I've done this trail more than 20 times in the last few years. And of course, so has Major. So it is sometimes a bit of a slog to get him interested. He is difficult to condition, he sees no benefit from repeated loops, going away from home, seeing the same trail, etc.

autumn light

But this time was different. I think the difference was we're not conditioning. I have no expectations. I have nothing on our calendar. We were on the trail JUST for fun. And he somehow knew it.

Heading out in the early morning, sun already high but a tinge of fall in the air, no one on trail, he ate trail for breakfast and left behind us a small cloud of dust.

lush river bend

The usually busy canyon bridge empty. River below quiet. Cantering across No Hands with no one in sight.

quiet canyon bridge

this is the little "waterfall" that people hike to!

Heading up the other side of the canyon. A few runners. All of us in our moment, sharing these trails we're so lucky to have. Major wanting to continue, but we didn't need 20 miles. I turned him around at the top of the other canyon, he reluctantly listened but would have happily continued.

shady side

posing in NEW halter bridle!

Back down I got off to hike.

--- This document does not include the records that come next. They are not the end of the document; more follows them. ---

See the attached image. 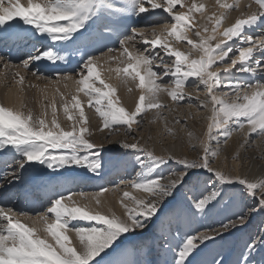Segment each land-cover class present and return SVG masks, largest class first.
<instances>
[{
	"label": "snow or ice",
	"instance_id": "1",
	"mask_svg": "<svg viewBox=\"0 0 264 264\" xmlns=\"http://www.w3.org/2000/svg\"><path fill=\"white\" fill-rule=\"evenodd\" d=\"M252 4L255 11L242 12L225 26L229 14L240 9L239 0H216L210 13L196 0H0L5 78L23 83L18 71H7L16 68L37 80L71 81L76 89L70 99L54 90L72 122L68 129L58 122L55 98L39 115L27 108L22 89L18 105H0V180L17 184L13 197L41 209L18 210L15 199L0 203V264H264V227L246 231L254 214H264V175L242 172L251 170V160L239 151L231 157L234 168L214 166L234 134L242 137L239 149L246 153L256 146L264 158V34H251L264 25V0H250L247 7ZM149 12L155 23H132ZM197 15L204 23L196 22ZM77 53L78 61L72 59ZM102 57L122 65L110 71L129 92L130 82L140 90L134 109L121 106L117 86L101 79ZM186 87L197 91L198 104ZM79 93L98 116L99 131L126 126V137L133 126L142 127L150 110L155 116L149 123L159 120L164 134L173 135L161 95L173 108L187 99V107L210 115L201 137L187 132L194 158L169 150L158 155L134 136L132 143L118 142L122 151L109 155L104 142L88 138L92 133ZM171 123L187 131L180 118ZM109 168L130 174L112 187L85 191L87 181L102 178ZM7 191L0 185V199ZM110 192H122L119 214L104 199ZM237 232L246 239L229 261L224 246Z\"/></svg>",
	"mask_w": 264,
	"mask_h": 264
},
{
	"label": "bare ground",
	"instance_id": "2",
	"mask_svg": "<svg viewBox=\"0 0 264 264\" xmlns=\"http://www.w3.org/2000/svg\"><path fill=\"white\" fill-rule=\"evenodd\" d=\"M192 2V0H184L185 4H190ZM197 3L200 2H204L207 6V11L210 13L211 10L214 9L215 7V3L216 0H196ZM226 2L228 3H232L233 0H226ZM21 3H25L26 4V0H21ZM250 3V0H239V4H240V9L238 11H232L229 16L228 19L225 21V26H229L232 22H234V20L241 15L242 12H252L255 11L257 8V5H253L251 8H248L247 5ZM155 11H160V10H155ZM166 15V14H164ZM144 19H136L133 18L132 23L135 24L136 26L139 24V27L144 26L145 24H152L155 23L153 21L157 20V17L152 14L151 12L149 13H145L143 14ZM196 22L198 24H202L204 23V20L197 15L195 17ZM254 37H259L262 34H264V25H261L260 27L255 28L252 33H251ZM219 39V38H218ZM217 41H213V43H216ZM228 43H232L231 41H229ZM109 46H113L118 48V44H112L111 42H109ZM138 47H144L143 45H138ZM177 47H180L179 45H177ZM182 51H187V48H181ZM106 51V49H105ZM95 55L100 56L101 53L100 51H95L94 52ZM257 55H259V53H256ZM12 56V60L14 63H19V59L17 58V54L15 52L10 54ZM112 55H119L118 52L117 53H113ZM80 58V54L77 53L75 54L72 59L75 60H79ZM105 57H102L100 63L104 64V67L102 69H98V71H100L101 74V79H103L105 81V83H108L110 85L113 86H117V97H119L120 102H121V106H124L126 108V110H132L134 109V104L135 101L138 100L139 95H140V90H138L134 84H131L130 82V86L132 87V91L129 92L128 88L124 85H121L119 82V78L116 77V74L114 71H110V69H115L117 67H122V65H119L117 61H112V60H108L107 63H104L105 61ZM61 67H71V68H75V64H66V63H61ZM9 72H19L20 76H24V82L21 84H17L14 82L13 78L11 75H8L7 78H5L4 73L6 72V69L3 66V62H0V72L3 76L0 77V105L3 106H13V105H18L19 104V99L18 97L20 96V90H23L22 93V97H23V101L26 104L27 108L32 109L34 115H39L41 113V111L43 110L44 106L51 103L53 101V98H55V103L57 105V119L58 122L60 123V125L62 127H64L65 129L70 128L72 122L68 121L66 116L64 115L62 108H61V100L60 97L58 95H55L54 97V90L55 89H59V92L61 94H64L66 99H70V96L72 94H76V89L75 86L73 85V83L71 81L68 82H64V81H60V82H54V83H50L49 81L46 82L45 79L42 80H37L35 77H32L30 74H26L22 69H16V68H12L10 70H7ZM33 71H35V68H33ZM59 73H51L52 77H54L53 75H58ZM221 75H224L223 72L220 73ZM238 76H240L241 78L243 77L244 74H237ZM19 77H17L18 79ZM75 78V77H74ZM169 78L168 77H164V80L167 81ZM192 78H190L191 81ZM189 81V82H190ZM65 83H67V87H65ZM4 85V86H2ZM33 85H35V87H33ZM102 87V85H101ZM195 90H193L194 92ZM192 92V89L186 87L185 88V93L186 94H197V92L195 91L194 93ZM202 94H204L203 92H200ZM47 96V99H44V96ZM78 98L81 100L84 108H85V114L86 117L89 120V127L93 128L94 131H98L99 126H100V120L98 118V116L95 114L94 109H89L87 106V98L84 97L83 93H79L78 94ZM160 100L163 104L167 105V109L172 108V101L170 100V98H168L166 95H161ZM74 111V110H73ZM155 110H150L149 112H152ZM49 115H48V119L51 120V110H48ZM206 112V120L203 123V126L205 127L204 129L202 128H198L195 126V124L193 123H189L190 127H186L185 129L187 131H181V128L179 127L176 130V133L174 132V138H172V136H168L166 139L167 144L169 145L166 148H161L158 144V142L155 143V148H154V152L158 155L160 154H165V150H169L172 153H174L177 156H186L188 158L192 157L193 155H195V153L190 152L188 149V136H187V132L191 131L193 133L194 136L196 137H201L203 132L206 130V124H207V117L210 115L209 112ZM167 116H169V114H167ZM172 117L170 115L169 120H171ZM171 126V125H170ZM96 129V130H95ZM134 129H136V127L134 126ZM175 139V140H174ZM157 140V139H156ZM240 143H242V137L238 134H234L229 140L228 143L226 145H223L222 147V153L221 156L219 158L216 159L214 166L217 168H221L224 171L227 170L226 168V163H227V159L230 156L236 155L237 152L239 151L241 156H248L251 160V170L248 171L247 168H242L241 171L245 172L247 171L248 174L250 176H260V175H264V158L261 157V153L257 150L256 146H252L251 148H249V150L245 153L243 150L239 149V145ZM198 149L196 148V151ZM255 158V159H251V158ZM235 165L232 162V168H234ZM129 171V170H128ZM130 174V173H128ZM124 176H122L123 178ZM8 179H11V177H9ZM117 179L114 178L113 182L116 181ZM89 181L86 182V184ZM0 185H3V187H6L8 185V183L5 180H0ZM10 185V184H9ZM8 185V186H9ZM103 185V184H102ZM106 186V185H105ZM11 187H16L15 191L18 188L17 184H11ZM84 187V186H83ZM6 189V188H5ZM11 189V188H10ZM90 189V187H89ZM93 189V188H91ZM119 195H122V193H106L104 199L106 200L107 204L112 207V209L116 212L119 213L120 211V207L117 201V197ZM133 195H142L141 193H133ZM19 197V196H17ZM24 198L21 197V202ZM0 203H10L8 201V197L5 195L3 197V199H0ZM13 207H15L18 210L21 211H27L30 213H34L37 211V209L39 208V206L37 204H31L28 203L24 206V208L20 207V206H14V204H12ZM22 222L26 223V224H31L33 221L24 217H21Z\"/></svg>",
	"mask_w": 264,
	"mask_h": 264
},
{
	"label": "rangeland",
	"instance_id": "3",
	"mask_svg": "<svg viewBox=\"0 0 264 264\" xmlns=\"http://www.w3.org/2000/svg\"><path fill=\"white\" fill-rule=\"evenodd\" d=\"M253 5L255 6V4H253ZM153 22H156V21H153ZM137 26L139 27V24ZM1 76H3V75L0 72V77ZM53 76L55 77L56 75H53ZM75 78H78V77H75ZM46 82H48V80H46ZM2 86H4V85H2ZM188 88L192 89V92H193V88H191V87H188ZM197 95H198V93L196 95L191 94V96L193 98V102L195 104H198ZM204 95H205V93L204 94L199 93V99L200 100L204 99ZM171 105L173 108V103ZM189 113H191V118H188ZM167 114H169V116H167ZM205 114H206V112L203 110L198 113L196 107H193V108L187 107V99H185V101H181V106L173 108V111L169 112L168 109L165 108L162 112V115L169 122L168 126L171 127V129H172V133H173L172 138H174V136H175L174 132L176 133V130L180 127L179 125H174L173 123H171L173 121V118H180L181 122L186 127H190L189 123H193V124H195L196 127L204 129L205 127L203 126V123L206 120ZM170 115L172 117L171 120H169ZM154 116H155L154 111L148 112L143 117L142 127L139 129H137V128L134 129V126H133V130H132L131 134L127 137L124 134V129L126 128V126H119L121 128V130L119 132H116V131L110 132L108 129H105L104 131L101 132L99 130L94 131L93 128H90V131L92 134L88 138L94 143L104 142V149L109 155H114L116 152L122 151L121 149H119L118 142H127V143L134 142L132 140L133 136L136 137V139L139 140L142 145H147V146L151 147L153 150L155 148L156 142H158L159 143L158 145L164 149V148L169 146L167 144L168 141L166 142L168 135L164 134V124H162L159 120H157L154 123H149V120L154 119ZM185 121H186V123H185ZM108 136H110V142H105V137H108ZM149 137H151V139H149ZM187 147H188L189 151L192 152L190 150L189 144ZM197 149H198L197 152L201 151L199 147H197ZM194 156L195 155H193L190 158H194ZM231 157L232 156H230L227 159V163L225 165L227 168L226 171H228L229 169H232ZM44 171H48V170L44 169ZM126 171L128 173H130V169L109 168L108 170L105 171L102 178H95V179L89 180V182L87 184L85 183L83 185L84 189H85V191H91V190H94L95 188H97L99 185H102V184L106 185L108 187H112L116 183H118L121 179H126L128 177V176H124L122 178L123 173H126ZM114 178H116L117 180L113 182ZM8 185L4 188H6V189L11 188V190H13V189L15 190L16 187L12 188L11 185H9V186ZM89 187H90V189H89ZM121 187H123V185H121ZM91 188H93V189H91ZM16 191H15V193H16ZM111 194H113V193H111ZM13 199H15L14 206H20V207L24 208V206L26 204H28V202H26L24 199L21 202L19 197H13V194H11L8 197V201L11 203ZM40 210L41 209L39 206V208L37 209L36 212H38ZM119 211L121 212V209ZM119 213H117V214H119ZM193 227H196V225L194 224ZM258 227H264V214H254V218L251 220V223L248 225V228L246 231L255 232ZM180 231L183 232L182 226H180ZM173 236H175V232L173 233ZM244 239H246V236L242 233H239V232H237L234 236L229 238V240L227 241V243L224 246V254H225L226 260L230 261V260L235 258V253L239 249V247L242 244Z\"/></svg>",
	"mask_w": 264,
	"mask_h": 264
}]
</instances>
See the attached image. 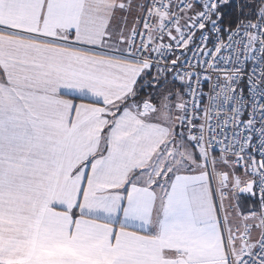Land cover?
<instances>
[{
    "label": "snow or ice",
    "instance_id": "snow-or-ice-1",
    "mask_svg": "<svg viewBox=\"0 0 264 264\" xmlns=\"http://www.w3.org/2000/svg\"><path fill=\"white\" fill-rule=\"evenodd\" d=\"M0 264H264V0H0Z\"/></svg>",
    "mask_w": 264,
    "mask_h": 264
}]
</instances>
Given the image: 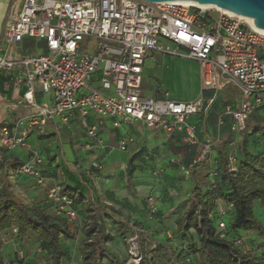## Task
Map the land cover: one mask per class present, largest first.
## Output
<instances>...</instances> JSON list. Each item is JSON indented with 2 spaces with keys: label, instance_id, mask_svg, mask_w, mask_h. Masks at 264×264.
<instances>
[{
  "label": "built area",
  "instance_id": "built-area-1",
  "mask_svg": "<svg viewBox=\"0 0 264 264\" xmlns=\"http://www.w3.org/2000/svg\"><path fill=\"white\" fill-rule=\"evenodd\" d=\"M25 38L41 40L45 53L40 49L20 53ZM155 52L198 63L200 93L194 99L175 100L166 92L161 98L145 95L143 66ZM0 73L15 89H22L21 97L10 103L9 109L27 107L30 111L25 123L0 126V149L25 151L27 156L13 175L31 180L53 207L54 215L72 230L81 227L73 198L46 175L43 156L27 142L28 136L41 131L48 121L57 119L66 125L77 113L85 128L87 141L79 144L84 149L106 148L100 136L104 126L117 129L136 122L147 131L162 133L166 141L180 134L185 144L196 149L193 164H198L221 142L219 134L201 141L191 122L215 101V96L204 98L203 92L216 93L227 87L239 92V99L227 104L217 119L221 127L227 118L233 135L244 130L252 114L259 111L264 116V31L227 12L175 2L12 0L0 43ZM96 74L98 88H93ZM37 91L49 100L37 102ZM89 114L95 124L87 123ZM126 146L121 141L117 148L125 151ZM228 159L229 172H233L236 158L229 155ZM101 169L100 161L95 160L85 173L93 175ZM184 175L189 176L187 169ZM217 175L216 170L209 171L210 180ZM146 203L154 213L155 197H148ZM231 209V204L218 202L220 238L225 237L223 217ZM129 244L137 250L136 236ZM243 244L242 239L234 242L237 247ZM15 254L11 260L2 257L0 264H28L21 252Z\"/></svg>",
  "mask_w": 264,
  "mask_h": 264
},
{
  "label": "crops",
  "instance_id": "crops-1",
  "mask_svg": "<svg viewBox=\"0 0 264 264\" xmlns=\"http://www.w3.org/2000/svg\"><path fill=\"white\" fill-rule=\"evenodd\" d=\"M11 1L0 0V43L10 13ZM161 56L167 55L161 54ZM148 61L144 63L142 78ZM93 83L92 87L98 88L95 79ZM198 85L199 91L196 94L181 101L194 99L200 93L199 67ZM144 87L143 79V89ZM156 90V93L149 97L161 98L164 92L161 91L160 82H157ZM21 94L22 89H15L13 84L8 83V79L0 73V126L11 127L19 122L27 121L30 113L27 107H18L15 110H10L8 107L10 103H15ZM203 96L204 98L215 96L218 101L205 113L193 116L191 122L197 126V135L201 141L213 139L219 134L221 135L220 141L223 142L225 134L228 136H232V134L228 130L229 121L227 118H224L223 125L218 127L217 119L224 109L220 103L226 100H229V103L237 101L239 92L233 87H227L216 93L203 92ZM35 99L37 102L49 100L39 91L35 93ZM87 123L90 125L96 123L91 114L88 115ZM100 136L107 145L105 149L79 148V144L84 145L87 139L85 128L78 114L74 113L66 125L61 124L57 119L48 121L41 131L31 133L27 142L32 149L43 155L46 160L48 176L53 177L63 188L75 190L77 194L83 195L82 204L76 205L80 215H88L85 210L86 203L91 201L97 207L104 209L105 219L108 217L116 219L122 212H129L136 216L140 214L142 218L143 201L153 196L161 206V223H155L159 232L158 236H161L163 230H167L169 227L174 229V220L178 214L185 211V203L191 192L192 182L189 176L184 175V170L189 167L194 158L195 149L185 144L181 140L180 134L166 141L162 133L147 131L142 124L136 122L124 123L117 129L104 126L100 131ZM121 141L127 143L125 151H130L131 156L126 161L116 156L120 160L117 162L112 160L110 149L117 147ZM212 154L215 157L216 154L213 151L208 159L198 163L197 167L193 169V177L200 183L207 181V173L202 174L203 163L206 164L208 161L207 172L213 168L214 157ZM26 156L25 151L21 149L9 151L0 149V165L4 170L5 167L13 165L9 170L12 172ZM134 156L136 157L131 163L130 160ZM108 158H110L109 163L105 162ZM95 160L100 161L102 169L93 175H86L85 169ZM117 168H119L118 173ZM149 172L151 178L145 175ZM82 180H85L86 183ZM11 181L13 182V180ZM186 181L189 184H185ZM13 184L16 189L21 188L22 201L25 204L28 205L32 202L31 204L43 211V206H49L50 208L44 212L53 215V207L47 203L44 195L33 182L25 181L20 177L19 181ZM139 190L141 194L138 193ZM122 191L126 193L125 196L122 195ZM170 235L171 233L167 231L166 236L170 237ZM15 238L13 235L3 238L0 255L6 260L15 257L16 250L14 249L11 253V248L15 246Z\"/></svg>",
  "mask_w": 264,
  "mask_h": 264
},
{
  "label": "trees",
  "instance_id": "trees-1",
  "mask_svg": "<svg viewBox=\"0 0 264 264\" xmlns=\"http://www.w3.org/2000/svg\"><path fill=\"white\" fill-rule=\"evenodd\" d=\"M42 48L41 53H45L44 44ZM217 101L215 98L214 103ZM227 104L229 100L220 103L222 108ZM252 116L264 119L259 111L252 114L247 119L244 130L239 133L235 171L229 172L231 142L216 143L212 148L216 155L210 170H216L218 175L216 179L210 180L207 172V181L198 182L193 177V169L198 164H193L196 149L192 147L195 149V156L187 168L192 188L185 203L186 209L174 220L175 228L170 237H166L167 231L163 230L161 236H165L164 241H149L140 236L145 245L140 251L139 264H264V252L258 257L247 252L244 244L242 247L234 245L236 239L244 241L251 235L264 238V228L253 215L254 202L258 201L264 206V187L260 186V182H264V155H256L254 151L258 148H253L252 144L250 147V141L254 143L262 134L261 126L257 122L255 124ZM195 127L197 129L196 125ZM136 156L130 160L131 163ZM44 163L47 175L45 159ZM12 166L5 167L4 170L0 165V250L3 236L12 235L11 230L15 229L16 238L33 234L39 239L48 257V264L67 262V253L61 249L60 242L61 239L74 241V230L66 225L63 218L54 214L48 215L35 205H27L14 196L11 181L14 179L11 178H15L14 183H17L20 176L9 171ZM64 192L73 198V209L80 217L76 205L82 204L83 195L69 188H64ZM146 200L143 201V219L160 224V203L155 199L157 209L151 214ZM220 201L232 205V209L225 215L229 217V221L223 219L226 223L224 238H220L217 233L219 217L216 215V209ZM86 205L88 215L83 220L79 218L83 237L80 264H125V260L119 259L104 243L105 239H110V235H105L104 209L91 201H87ZM262 245L264 246V243Z\"/></svg>",
  "mask_w": 264,
  "mask_h": 264
},
{
  "label": "rangeland",
  "instance_id": "rangeland-1",
  "mask_svg": "<svg viewBox=\"0 0 264 264\" xmlns=\"http://www.w3.org/2000/svg\"><path fill=\"white\" fill-rule=\"evenodd\" d=\"M92 43V41H91ZM163 44L168 45L167 42H163ZM43 42L36 38H25L23 40L21 49L19 50L22 54L34 53L36 50L40 49V52H43ZM172 48V47H171ZM99 77L98 74L94 76L95 80ZM144 89L145 95L150 96L151 94L156 93V84L160 82L161 91L166 92L170 98L175 100H182L185 98H189L193 94H196L199 91L198 85V63L193 60L173 57V56H161V54L154 53L152 58L149 59L148 63L145 66L144 74ZM97 82V81H96ZM94 85V83L92 84ZM97 88V87H95ZM252 120L255 121L261 126L262 134L261 137L256 138L254 143L250 141V147L252 144L253 148H258L254 153L256 155H264V119L259 117L252 116ZM251 122V120H250ZM261 133V132H260ZM221 136V135H220ZM221 139V137H220ZM240 135L236 134L232 136H228L225 134L223 138V142L230 141L231 145L229 147V154L234 156L237 159V150L236 143L239 141ZM59 145V144H58ZM67 151V150H66ZM112 160L120 162L116 156L121 158L123 161H126L131 155L130 151H122L117 147H111L110 149ZM213 152V151H212ZM43 156V155H42ZM214 157V154H212ZM208 159V158H206ZM110 158H108L105 162L109 163ZM122 162V161H121ZM207 163H203L202 174L208 171V161ZM119 168H117V173ZM205 174V173H204ZM149 178H151V174L146 173ZM145 178V177H144ZM82 179V178H81ZM23 180L28 181L29 179L23 178ZM32 182L31 180H29ZM86 183L85 180H82ZM14 183V182H12ZM185 184H189L187 181ZM260 186L264 187V182H260ZM12 192L14 196L20 200H23L21 195V188H17L15 184L12 186ZM188 188V186H187ZM140 193V190L139 192ZM141 194V193H140ZM122 195H126L124 191H122ZM27 201V200H25ZM29 203V202H28ZM30 202L28 205H33ZM44 211L49 209V206H43ZM54 214V211H53ZM180 215V214H178ZM253 215L260 222L261 226L264 228V206H262L258 201L253 204ZM140 214H130L129 212H122L118 214L116 219L106 218L105 226L106 232L105 235H110V239H105L106 247L114 254H116L119 259L125 260V264H139L140 261V251L143 249L145 245L143 241H141L140 236L146 237L149 241H153L156 239L157 241H164L165 236H158V231L156 224L151 220H144V214L142 213V218ZM81 220L86 218V215L82 214L79 217ZM223 219L228 222L229 217L224 216ZM122 223V224H119ZM123 225V227L121 226ZM167 225V224H166ZM168 228V227H167ZM172 227L168 228L166 231L172 232ZM82 229H74V233L76 235L74 241H64L61 239V249L66 251L67 253V262H63L62 264H80L81 263V243L83 241ZM14 236V234H12ZM10 235V236H12ZM6 237L9 234L5 235ZM136 236V247L137 250L130 248L129 240ZM167 237V236H166ZM244 249L252 255H256L261 257L264 252V238H259L257 235H251L249 238L244 240ZM15 246L11 248V253L15 249L23 254L26 261L30 264H48V257L44 253L41 243L39 239L33 234L21 235L20 237L15 238ZM15 247V248H14ZM135 253L136 256H131ZM16 255V254H14ZM13 259V258H12Z\"/></svg>",
  "mask_w": 264,
  "mask_h": 264
},
{
  "label": "water",
  "instance_id": "water-1",
  "mask_svg": "<svg viewBox=\"0 0 264 264\" xmlns=\"http://www.w3.org/2000/svg\"><path fill=\"white\" fill-rule=\"evenodd\" d=\"M156 4L176 1H194L202 5H214L223 12H228L254 19L255 25L264 30V0H141Z\"/></svg>",
  "mask_w": 264,
  "mask_h": 264
},
{
  "label": "bare ground",
  "instance_id": "bare-ground-1",
  "mask_svg": "<svg viewBox=\"0 0 264 264\" xmlns=\"http://www.w3.org/2000/svg\"><path fill=\"white\" fill-rule=\"evenodd\" d=\"M175 3L180 4V5H185V6H192V7H196V8L204 9V10H206V9H214V10L222 11V10L218 9L217 7H215L214 5H202V4H199V3L194 2V1H176ZM229 14L231 16H233V17H236V18H238L240 20H243L244 22L248 23L249 25H251L255 29L263 30V29L258 28L255 25L254 19H252L250 17H244V16L232 14V13H229Z\"/></svg>",
  "mask_w": 264,
  "mask_h": 264
}]
</instances>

Which he hates (dragging him behind me). It occurred to me, click!…why not tail down the hill? It isn't too steep, he was listening nicely, and maybe I finally listened too.

Major: I've got this

Because he loved it. Power walking down the hill that is usually a horribly slow slog, nicely waiting as runners came down more quickly and passed us.

He did try to detour us up the steep Pig Farm trail. He loves that damn trail, though it wasn't heading home, so I lead us past while he longingly looked at his missed opportunity. At the bottom of the canyon I got back on to cross No Hands again.

not going there

And the trails were still pretty quiet. Runners and hikers, well behaved dogs, but none of the madness that has been other weekends. Major brought his own excitement, not pulling, just having fun moving down the trail at speed, working together.

Major wanting to chase the runner

Almost back, we passed the half-mile marker to the staging area. I dropped the reins. The reins lay on Major's neck, within reach, but unneeded. And Major continued boldly on, happily powering along. I felt like we were flying…click.